А если трахаться – прости меня, то побоку война,
Не надо истины, и стимула не надо ни хрена,
Без слов, без памяти, с такою вот такою –
Есть immortality, буквально под рукою!
Да, если трахаться, и чпокаться, как в школе, как в кино,
Или сношаться, или швориться, – синонимов полно, –
Совокупляться или попросту ебаться, –
То хоть сейчас, и без условностей, и баста.
Ужели Господу желательно умножить наш отряд,
Что он настолько привлекательно устроил женский зад,
Мужской перёд и сам процесс с избытком счастья,
Чтобы прогресс и наш привес не прекращался?
А может быть, мы только органы, такой особый класс,
И Он устраивает оргии себе посредством нас –
А все метания, писания и войны
Его внимания нисколько не достойны.
***
Герой утопий, творец идиллий
Всегда нечист и вороват.
Тот прав, кого уже убили.
Кто жив, тот вечно виноват.
Я со своим ужасным нравом –
Отнюдь не повод для скорбей,
И если вдруг я стану правым –
Морально, а не политически правым,
А впрочем, и политически правым! –
Меня немедленно убей.
Из цикла «Новые баллады». Шестая
В конце объявляется добрая весть:
Бессмертие – есть.
Милосердие – есть.
Ни эллина нет, ни еврея –
Не так уж мучительно было, прости,
Себя относительно честно вести,
А ты сомневался всё время.
Даны тебе были – без всяких заслуг –
И нравственный компас,
И дружеский круг,
И схема подземного ада,
Которую Данте – его старожил –
В доступнейшем виде тебе изложил;
Короче, вы знали, как надо.
И что ты там делал на каждом шагу?
Напомнить?
Не надо?
А то я могу.
Ты полнился страхом и злобой,
Как будто не ведал, что каждый твой шаг –
В Господних глазах и Господних ушах,
И в книжке записан особой.
Теперь, с этой новой прошивкой души,
Спускайся обратно и впредь не греши.
…И вновь ты кружишься в Садовом Кольце,
И сам сознаёшь у себя на лице
Ту смесь умиленья и скуки,
С которой на женщин глядит ротозей,
С какою взирает на бывших друзей
Отпущенный к ним на поруки.
При этом всё вяло, тягуче, темно.
Включишь телевизор, посмотришь в окно,
Поймаешь случайную фразу,
Посмотришь подчас на друзей и подруг –
И вдруг понимаешь, что все, кто вокруг,
Живут не по первому разу.
И даже себя ощущая в аду –
Припомнишь: всё было в двадцатом году.
И главное – все эти люди подряд
Не помнят, что там наверху говорят.
Ни веры у них, ни расчёта –
Опять неизвестность!
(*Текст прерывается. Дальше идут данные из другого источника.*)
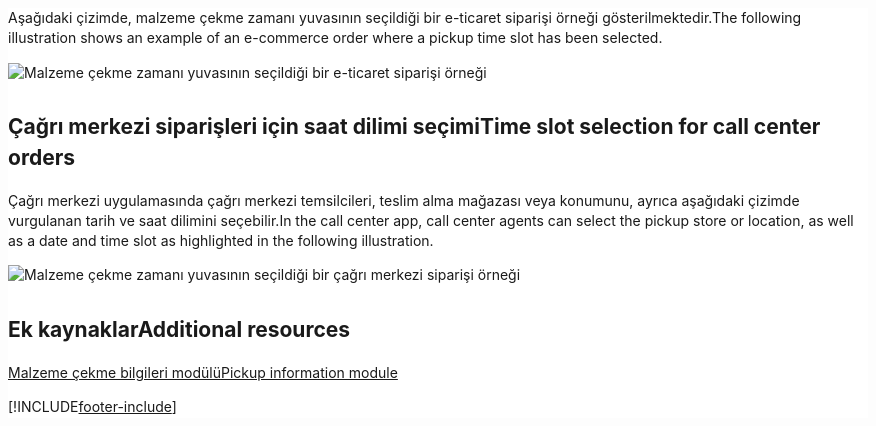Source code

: <span data-ttu-id="61b26-184">Aşağıdaki çizimde, malzeme çekme zamanı yuvasının seçildiği bir e-ticaret siparişi örneği gösterilmektedir.</span><span class="sxs-lookup"><span data-stu-id="61b26-184">The following illustration shows an example of an e-commerce order where a pickup time slot has been selected.</span></span>

![Malzeme çekme zamanı yuvasının seçildiği bir e-ticaret siparişi örneği](../dev-itpro/media/Curbside_timeslot_eCommerce_checkoutsummary.PNG)

## <a name="time-slot-selection-for-call-center-orders"></a><span data-ttu-id="61b26-186">Çağrı merkezi siparişleri için saat dilimi seçimi</span><span class="sxs-lookup"><span data-stu-id="61b26-186">Time slot selection for call center orders</span></span>

<span data-ttu-id="61b26-187">Çağrı merkezi uygulamasında çağrı merkezi temsilcileri, teslim alma mağazası veya konumunu, ayrıca aşağıdaki çizimde vurgulanan tarih ve saat dilimini seçebilir.</span><span class="sxs-lookup"><span data-stu-id="61b26-187">In the call center app, call center agents can select the pickup store or location, as well as a date and time slot as highlighted in the following illustration.</span></span>

![Malzeme çekme zamanı yuvasının seçildiği bir çağrı merkezi siparişi örneği](../dev-itpro/media/Curbside_timeslot_callcenter.png)

## <a name="additional-resources"></a><span data-ttu-id="61b26-189">Ek kaynaklar</span><span class="sxs-lookup"><span data-stu-id="61b26-189">Additional resources</span></span>

[<span data-ttu-id="61b26-190">Malzeme çekme bilgileri modülü</span><span class="sxs-lookup"><span data-stu-id="61b26-190">Pickup information module</span></span>](../pickup-info-module.md)


[!INCLUDE[footer-include](../../includes/footer-banner.md)]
Никто не герой.
Вот только во сне выплывает порой,
Что было хорошее что-то –
Какие-то ветки, соцветья, пруды…
Но всё это бред и влиянье среды.
А много ли проку в бреду, мол?
Когда же вернёшься в привычный альков –
Лишь смутное чувство, что ты не таков,
Каким тебя кто-то задумал.
И снова ползёшь, как слеза по щеке,
Бурча себе под нос о вечной тщете,
Как в Муми-долине Ондатр, –
А там и пожалте в последний приют,
Поскольку вторую попытку дают,
А tertium точно non datur.
Новые стихи Дм. Быкова ИНТЕРЕСНЫ, по критерию Льва Лосева: «… я знаю, почему мне интересно или неинтересно: и в прозе и в поэзии произведение интересно, если автор одарен даром воображе-
ния, ВЫМЫСЛА, того самого, над которым мы и обливаемся слезами. Проявляется же этот дар в прозе и поэзии по-разному. Вымысел в прозе — это способность рассказывать историю, т.е. протащить читателя через приключения — житейские, интеллектуальные, эмоциональные. Вымысел поэта приносит
другой плод, нежели вымысел прозаика. Поэт фиксирует своими словами новый сентимент» (из письма Льва Лосева Юрию Колкеру). Особенность интересности стихов Дм. Быкова в сочетании двух «вымыслов» — поэта и прозаика.